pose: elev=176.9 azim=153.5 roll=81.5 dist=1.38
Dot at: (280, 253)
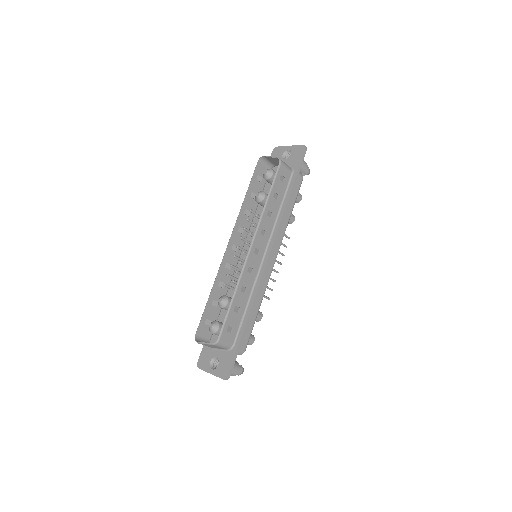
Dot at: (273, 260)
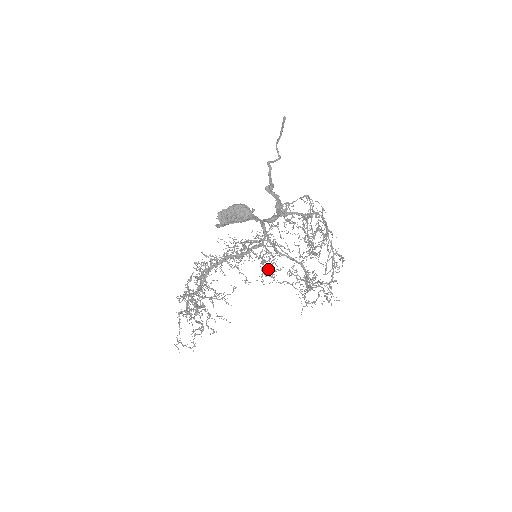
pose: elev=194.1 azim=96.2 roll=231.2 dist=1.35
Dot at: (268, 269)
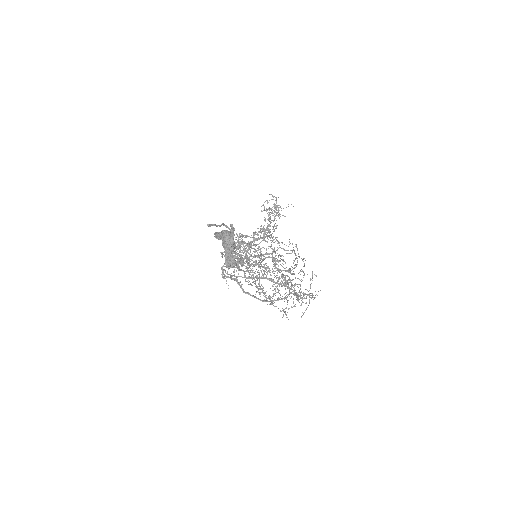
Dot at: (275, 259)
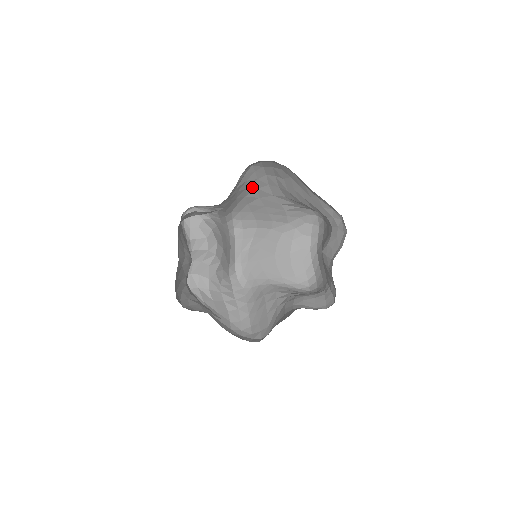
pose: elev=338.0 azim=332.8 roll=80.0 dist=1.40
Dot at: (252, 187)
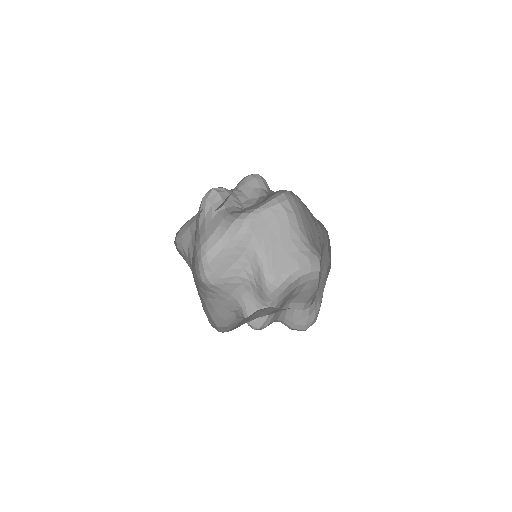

□ □ □ □ □ □ □

*PROBLEM STATEMENT*. Revise all of the data above so that every instance of "pose" reads "camera", keeping every other line unchanged. Omit the pictures from the result.

*REPLY TO THE TASK*.
camera: elev=176.9 azim=153.5 roll=81.5 dist=1.38
Dot at: (280, 253)
Dot at: (273, 260)
camera: elev=194.1 azim=96.2 roll=231.2 dist=1.35
Dot at: (268, 269)
Dot at: (275, 259)
camera: elev=338.0 azim=332.8 roll=80.0 dist=1.40
Dot at: (252, 187)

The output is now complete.